- **WORK REQUIRED**: Can you extract everything in the listing from the line containing "(47) 9 9954-2100" down to the line containing "Sens de l’organisation, rigueur, gestion", both of those lines included, and reproduce each one character for character?

(Transcribed page contents)
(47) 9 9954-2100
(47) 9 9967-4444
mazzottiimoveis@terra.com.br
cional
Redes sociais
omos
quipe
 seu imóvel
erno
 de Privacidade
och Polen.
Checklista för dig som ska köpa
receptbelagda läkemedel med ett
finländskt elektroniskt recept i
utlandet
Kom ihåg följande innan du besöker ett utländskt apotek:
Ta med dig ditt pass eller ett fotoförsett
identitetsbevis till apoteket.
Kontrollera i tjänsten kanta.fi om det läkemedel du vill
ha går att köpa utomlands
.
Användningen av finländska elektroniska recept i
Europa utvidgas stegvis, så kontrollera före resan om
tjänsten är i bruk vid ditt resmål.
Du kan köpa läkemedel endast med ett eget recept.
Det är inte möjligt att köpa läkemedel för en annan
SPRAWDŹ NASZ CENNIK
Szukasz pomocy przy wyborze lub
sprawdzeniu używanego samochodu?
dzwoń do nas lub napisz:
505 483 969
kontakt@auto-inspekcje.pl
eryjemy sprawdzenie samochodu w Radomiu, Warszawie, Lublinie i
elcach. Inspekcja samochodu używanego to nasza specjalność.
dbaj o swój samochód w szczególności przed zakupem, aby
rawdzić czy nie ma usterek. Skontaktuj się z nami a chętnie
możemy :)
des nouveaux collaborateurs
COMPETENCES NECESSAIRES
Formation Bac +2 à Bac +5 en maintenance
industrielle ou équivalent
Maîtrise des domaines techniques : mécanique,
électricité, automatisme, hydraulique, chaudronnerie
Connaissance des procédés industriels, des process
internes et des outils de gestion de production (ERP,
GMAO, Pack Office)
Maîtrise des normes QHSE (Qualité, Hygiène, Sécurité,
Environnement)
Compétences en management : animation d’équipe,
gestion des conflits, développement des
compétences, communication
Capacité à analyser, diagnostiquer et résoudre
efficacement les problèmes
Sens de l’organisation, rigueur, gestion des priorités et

--

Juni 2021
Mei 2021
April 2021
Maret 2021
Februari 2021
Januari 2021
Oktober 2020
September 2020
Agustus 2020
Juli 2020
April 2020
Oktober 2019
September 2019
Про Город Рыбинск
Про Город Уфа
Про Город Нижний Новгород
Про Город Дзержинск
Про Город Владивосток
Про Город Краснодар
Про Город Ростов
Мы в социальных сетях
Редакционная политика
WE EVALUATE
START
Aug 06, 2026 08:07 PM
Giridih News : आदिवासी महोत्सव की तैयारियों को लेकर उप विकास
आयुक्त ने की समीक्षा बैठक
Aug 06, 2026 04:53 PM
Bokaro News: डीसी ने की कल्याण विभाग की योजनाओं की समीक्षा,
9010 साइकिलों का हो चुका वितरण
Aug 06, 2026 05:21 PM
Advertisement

- **RESULT OF THE TASK**:
(47) 9 9954-2100
(47) 9 9967-4444
mazzottiimoveis@terra.com.br
cional
Redes sociais
omos
quipe
 seu imóvel
erno
 de Privacidade
och Polen.
Checklista för dig som ska köpa
receptbelagda läkemedel med ett
finländskt elektroniskt recept i
utlandet
Kom ihåg följande innan du besöker ett utländskt apotek:
Ta med dig ditt pass eller ett fotoförsett
identitetsbevis till apoteket.
Kontrollera i tjänsten kanta.fi om det läkemedel du vill
ha går att köpa utomlands
.
Användningen av finländska elektroniska recept i
Europa utvidgas stegvis, så kontrollera före resan om
tjänsten är i bruk vid ditt resmål.
Du kan köpa läkemedel endast med ett eget recept.
Det är inte möjligt att köpa läkemedel för en annan
SPRAWDŹ NASZ CENNIK
Szukasz pomocy przy wyborze lub
sprawdzeniu używanego samochodu?
dzwoń do nas lub napisz:
505 483 969
kontakt@auto-inspekcje.pl
eryjemy sprawdzenie samochodu w Radomiu, Warszawie, Lublinie i
elcach. Inspekcja samochodu używanego to nasza specjalność.
dbaj o swój samochód w szczególności przed zakupem, aby
rawdzić czy nie ma usterek. Skontaktuj się z nami a chętnie
możemy :)
des nouveaux collaborateurs
COMPETENCES NECESSAIRES
Formation Bac +2 à Bac +5 en maintenance
industrielle ou équivalent
Maîtrise des domaines techniques : mécanique,
électricité, automatisme, hydraulique, chaudronnerie
Connaissance des procédés industriels, des process
internes et des outils de gestion de production (ERP,
GMAO, Pack Office)
Maîtrise des normes QHSE (Qualité, Hygiène, Sécurité,
Environnement)
Compétences en management : animation d’équipe,
gestion des conflits, développement des
compétences, communication
Capacité à analyser, diagnostiquer et résoudre
efficacement les problèmes
Sens de l’organisation, rigueur, gestion des priorités et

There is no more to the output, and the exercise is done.